The Trump administration seems to regard “extraordinary relief” from the high court as nothing more than its due. While the Court has not granted relief each time it has been sought, the government has gotten much of what it wants in high-profile cases such as the “travel ban,” the transgender military service ban,  and the asylum rule. And, as Vladeck pointed out, until last week no one on the Court had even suggested that the government was abusing these procedures.

Sotomayor’s dissent breaks the silence. But the majority, and in particular Chief Justice John Roberts, have stayed mum, suggesting to Vladeck that the Court has shifted its view of emergency motions. “That silence,” Vladeck told me in an interview, “is certainly resonating in the Solicitor General’s office”—meaning that the government may now feel secure in asking the high court to rein in judges below.
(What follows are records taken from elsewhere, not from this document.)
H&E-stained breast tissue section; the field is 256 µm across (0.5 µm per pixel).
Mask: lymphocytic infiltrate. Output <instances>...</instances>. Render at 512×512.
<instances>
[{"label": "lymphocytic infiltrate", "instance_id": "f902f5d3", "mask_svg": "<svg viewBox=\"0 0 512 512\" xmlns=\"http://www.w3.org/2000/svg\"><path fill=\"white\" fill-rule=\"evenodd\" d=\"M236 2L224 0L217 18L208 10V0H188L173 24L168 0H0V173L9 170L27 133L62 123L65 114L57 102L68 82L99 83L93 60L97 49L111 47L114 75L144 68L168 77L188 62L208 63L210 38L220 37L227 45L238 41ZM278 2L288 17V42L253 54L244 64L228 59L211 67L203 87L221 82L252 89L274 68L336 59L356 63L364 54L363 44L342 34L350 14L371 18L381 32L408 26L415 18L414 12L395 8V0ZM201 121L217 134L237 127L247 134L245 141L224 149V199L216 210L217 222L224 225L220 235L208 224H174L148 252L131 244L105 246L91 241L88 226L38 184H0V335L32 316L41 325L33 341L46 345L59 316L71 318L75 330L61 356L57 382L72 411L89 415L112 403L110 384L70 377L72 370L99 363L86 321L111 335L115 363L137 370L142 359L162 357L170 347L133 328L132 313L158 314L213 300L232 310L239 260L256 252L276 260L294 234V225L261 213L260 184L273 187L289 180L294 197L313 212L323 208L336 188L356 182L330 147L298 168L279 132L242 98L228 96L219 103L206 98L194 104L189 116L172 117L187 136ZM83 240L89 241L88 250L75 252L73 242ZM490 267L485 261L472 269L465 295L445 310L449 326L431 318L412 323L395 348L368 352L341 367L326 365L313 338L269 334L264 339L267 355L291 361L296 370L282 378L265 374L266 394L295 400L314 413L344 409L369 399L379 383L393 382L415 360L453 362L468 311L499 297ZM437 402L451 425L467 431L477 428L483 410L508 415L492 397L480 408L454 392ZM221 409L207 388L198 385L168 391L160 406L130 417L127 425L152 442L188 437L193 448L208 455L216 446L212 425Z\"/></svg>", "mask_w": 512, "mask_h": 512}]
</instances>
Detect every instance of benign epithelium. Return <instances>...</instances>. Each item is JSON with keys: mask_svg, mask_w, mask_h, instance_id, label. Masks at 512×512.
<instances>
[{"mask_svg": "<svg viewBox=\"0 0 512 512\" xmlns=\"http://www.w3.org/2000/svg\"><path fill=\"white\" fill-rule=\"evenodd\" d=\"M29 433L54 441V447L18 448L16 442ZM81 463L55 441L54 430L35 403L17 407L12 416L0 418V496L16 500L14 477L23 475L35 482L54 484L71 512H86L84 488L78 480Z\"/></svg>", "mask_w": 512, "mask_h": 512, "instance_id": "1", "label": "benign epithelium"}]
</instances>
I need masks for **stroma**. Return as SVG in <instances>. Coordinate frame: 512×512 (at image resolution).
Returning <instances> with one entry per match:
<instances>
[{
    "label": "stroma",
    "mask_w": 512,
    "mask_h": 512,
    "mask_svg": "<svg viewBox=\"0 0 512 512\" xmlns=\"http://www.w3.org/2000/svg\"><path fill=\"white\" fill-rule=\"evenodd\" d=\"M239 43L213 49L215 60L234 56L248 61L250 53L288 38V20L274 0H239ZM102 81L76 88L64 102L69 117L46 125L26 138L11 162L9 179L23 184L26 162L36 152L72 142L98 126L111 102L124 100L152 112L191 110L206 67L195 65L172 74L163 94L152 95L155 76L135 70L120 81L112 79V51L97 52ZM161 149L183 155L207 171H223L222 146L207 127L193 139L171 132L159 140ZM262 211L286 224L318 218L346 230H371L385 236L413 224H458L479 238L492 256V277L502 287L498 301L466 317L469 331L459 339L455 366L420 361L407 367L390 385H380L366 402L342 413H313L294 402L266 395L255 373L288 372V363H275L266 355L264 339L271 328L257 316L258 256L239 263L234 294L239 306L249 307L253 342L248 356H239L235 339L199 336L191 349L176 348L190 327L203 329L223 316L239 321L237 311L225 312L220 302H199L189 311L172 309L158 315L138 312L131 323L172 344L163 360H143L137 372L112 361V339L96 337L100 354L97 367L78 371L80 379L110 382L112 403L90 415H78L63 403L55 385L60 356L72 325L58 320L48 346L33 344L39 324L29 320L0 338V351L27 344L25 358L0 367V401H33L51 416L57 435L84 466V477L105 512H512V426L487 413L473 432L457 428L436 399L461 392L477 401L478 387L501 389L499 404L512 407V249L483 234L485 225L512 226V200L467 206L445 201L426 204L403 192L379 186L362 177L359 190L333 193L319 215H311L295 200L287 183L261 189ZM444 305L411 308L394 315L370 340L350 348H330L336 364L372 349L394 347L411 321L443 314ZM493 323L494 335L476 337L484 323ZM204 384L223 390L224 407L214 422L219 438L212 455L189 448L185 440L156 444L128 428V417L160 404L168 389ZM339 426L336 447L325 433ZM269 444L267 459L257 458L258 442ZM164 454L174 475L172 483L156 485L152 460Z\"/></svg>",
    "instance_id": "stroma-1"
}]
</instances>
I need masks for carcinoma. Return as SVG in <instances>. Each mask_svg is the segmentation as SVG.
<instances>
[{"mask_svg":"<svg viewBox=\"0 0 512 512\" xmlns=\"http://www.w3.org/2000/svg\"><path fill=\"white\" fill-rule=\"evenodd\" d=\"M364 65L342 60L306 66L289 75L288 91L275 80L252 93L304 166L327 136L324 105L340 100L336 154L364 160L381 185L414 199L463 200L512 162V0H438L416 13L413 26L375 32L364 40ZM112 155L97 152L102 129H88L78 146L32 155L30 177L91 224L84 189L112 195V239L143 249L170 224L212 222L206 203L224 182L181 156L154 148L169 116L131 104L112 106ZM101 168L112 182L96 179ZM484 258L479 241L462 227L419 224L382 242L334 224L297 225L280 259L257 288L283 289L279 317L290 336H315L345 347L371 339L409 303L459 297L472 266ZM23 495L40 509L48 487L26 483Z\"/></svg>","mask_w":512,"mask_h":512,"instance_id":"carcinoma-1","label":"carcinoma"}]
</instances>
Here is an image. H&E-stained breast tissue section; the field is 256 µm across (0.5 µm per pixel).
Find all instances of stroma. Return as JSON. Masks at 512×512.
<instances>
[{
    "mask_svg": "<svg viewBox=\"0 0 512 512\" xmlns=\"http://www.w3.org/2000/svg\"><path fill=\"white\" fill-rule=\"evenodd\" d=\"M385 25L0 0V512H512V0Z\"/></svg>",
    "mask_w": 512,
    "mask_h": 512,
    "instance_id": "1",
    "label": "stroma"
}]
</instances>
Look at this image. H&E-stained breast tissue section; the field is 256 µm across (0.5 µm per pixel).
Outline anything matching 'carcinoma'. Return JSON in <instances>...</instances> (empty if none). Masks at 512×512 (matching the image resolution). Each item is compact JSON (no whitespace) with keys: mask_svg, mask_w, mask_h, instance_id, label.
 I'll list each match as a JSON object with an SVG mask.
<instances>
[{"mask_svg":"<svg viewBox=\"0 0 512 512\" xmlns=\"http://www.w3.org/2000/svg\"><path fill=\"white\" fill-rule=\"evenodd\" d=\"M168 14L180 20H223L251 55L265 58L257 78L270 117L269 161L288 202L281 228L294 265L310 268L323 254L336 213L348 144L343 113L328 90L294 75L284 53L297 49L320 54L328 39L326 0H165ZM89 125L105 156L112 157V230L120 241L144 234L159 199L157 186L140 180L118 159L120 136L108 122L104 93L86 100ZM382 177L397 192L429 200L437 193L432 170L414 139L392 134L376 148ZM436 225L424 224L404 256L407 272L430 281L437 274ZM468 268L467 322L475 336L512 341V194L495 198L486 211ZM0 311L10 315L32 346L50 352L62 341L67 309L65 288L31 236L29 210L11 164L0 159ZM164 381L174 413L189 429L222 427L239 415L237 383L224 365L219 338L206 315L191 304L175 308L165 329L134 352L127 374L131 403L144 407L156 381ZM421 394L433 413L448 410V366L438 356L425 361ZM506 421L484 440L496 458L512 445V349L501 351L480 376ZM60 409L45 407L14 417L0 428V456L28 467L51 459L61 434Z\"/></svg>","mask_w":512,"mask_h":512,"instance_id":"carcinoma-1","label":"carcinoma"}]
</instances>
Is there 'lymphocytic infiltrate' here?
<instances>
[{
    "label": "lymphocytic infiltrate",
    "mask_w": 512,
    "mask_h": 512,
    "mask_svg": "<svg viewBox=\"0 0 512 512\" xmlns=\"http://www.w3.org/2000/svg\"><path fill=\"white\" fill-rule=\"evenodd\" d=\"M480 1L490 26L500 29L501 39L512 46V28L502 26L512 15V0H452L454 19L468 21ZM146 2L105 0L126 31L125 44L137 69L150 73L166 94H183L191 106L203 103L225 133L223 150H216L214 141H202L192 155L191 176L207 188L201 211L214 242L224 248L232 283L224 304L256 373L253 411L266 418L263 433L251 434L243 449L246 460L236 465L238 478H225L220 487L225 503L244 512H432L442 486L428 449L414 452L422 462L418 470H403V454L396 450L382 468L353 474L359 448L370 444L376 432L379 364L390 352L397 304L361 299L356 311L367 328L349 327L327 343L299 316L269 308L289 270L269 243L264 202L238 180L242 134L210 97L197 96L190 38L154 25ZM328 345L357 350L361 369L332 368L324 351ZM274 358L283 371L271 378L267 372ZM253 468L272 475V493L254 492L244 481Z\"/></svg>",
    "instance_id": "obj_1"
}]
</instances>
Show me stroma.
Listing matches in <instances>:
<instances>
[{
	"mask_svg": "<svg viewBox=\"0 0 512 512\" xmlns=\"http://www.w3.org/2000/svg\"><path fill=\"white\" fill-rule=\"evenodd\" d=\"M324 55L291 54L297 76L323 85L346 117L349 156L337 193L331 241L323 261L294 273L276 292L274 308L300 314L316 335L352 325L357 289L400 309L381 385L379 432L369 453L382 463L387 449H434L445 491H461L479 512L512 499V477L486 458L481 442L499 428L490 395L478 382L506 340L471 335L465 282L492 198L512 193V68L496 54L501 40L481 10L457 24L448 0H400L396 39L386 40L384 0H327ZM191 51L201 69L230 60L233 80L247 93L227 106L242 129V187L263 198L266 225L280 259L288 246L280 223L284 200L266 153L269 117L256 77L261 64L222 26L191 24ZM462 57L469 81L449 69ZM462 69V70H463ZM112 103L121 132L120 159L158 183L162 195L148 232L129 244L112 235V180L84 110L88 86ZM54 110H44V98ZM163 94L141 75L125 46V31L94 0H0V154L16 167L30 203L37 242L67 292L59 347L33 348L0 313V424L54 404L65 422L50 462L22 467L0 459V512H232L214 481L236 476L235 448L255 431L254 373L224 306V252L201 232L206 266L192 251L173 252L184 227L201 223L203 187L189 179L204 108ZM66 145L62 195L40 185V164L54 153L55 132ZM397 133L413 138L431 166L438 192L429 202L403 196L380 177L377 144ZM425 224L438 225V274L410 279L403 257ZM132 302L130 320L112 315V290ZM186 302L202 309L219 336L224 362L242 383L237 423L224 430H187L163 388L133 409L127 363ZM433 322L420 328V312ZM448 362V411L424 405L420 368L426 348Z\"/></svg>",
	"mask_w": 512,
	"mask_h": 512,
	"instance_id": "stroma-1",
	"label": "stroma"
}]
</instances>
One common response to Vladeck’s statistics is that the Court’s aggressiveness has been spurred by an increase in so-called nationwide injunctions issued by district judges. “That’s way too easy,” Vladeck said. Although there has been an increase in such injunctions (it began in the Obama years), many emergency stays have been issued in cases where no nationwide injunction is at stake, or in more or less routine disputes over “discovery,” the information the government must provide when it is sued. To Vladeck, the real change is that the new conservative majority is willing to in essence decide the cases before they are briefed or argued—to predict that the government will win when the case finally reaches them, and thus should have its way in the interim.

In the article, Vladeck points out that one of the factors a court must decide is whether either party will suffer “irreparable injury”—either because an injunction is granted, harming the defendants, or denied, harming the plaintiffs. Thus, in a suit against the government, courts must balance the damage to the government caused by the delay of a possibly lawful policy against the harm to plaintiffs caused by being subjected to a possibly unlawful action. Under Trump, the government seems to be suffering all the harm.  Vladeck argued that the Court should explain this shift. “If what’s going on in these cases is that the majority is no longer interested in considering the harm that these policies are—or could be—inflicting while they are in force, it would behoove them to say so,” he told me.

The government’s use of these procedures smacks of entitlement, of a sense that Republicans went to great trouble to tilt the Court in their favor and should now reap their reward. Similarly, some conservatives have muttered that lower courts are wandering out of their lanes, with one Trump defender attacking anti-administration rulings as “the judicial resistance.” Indeed, in a surly dissent in the census case last June, Justice Clarence Thomas branded District Judge Jesse Furman, who had ruled against the government at trial, “a judge predisposed to distrust” the administration. Thomas also claimed Furman had “create[d] an eye-catching conspiracy web” out of unrelated facts. As judicial conduct used to be measured, it was a shocking breach of protocol. Yet Thomas’s opinion was joined by Trump’s two appointees, Neil Gorsuch and Brett Kavanaugh.

Which brings us back to my initial question. What is the Supreme Court today, in 2019? I fear it has taken on the role of enforcing Trump’s will against fellow judges.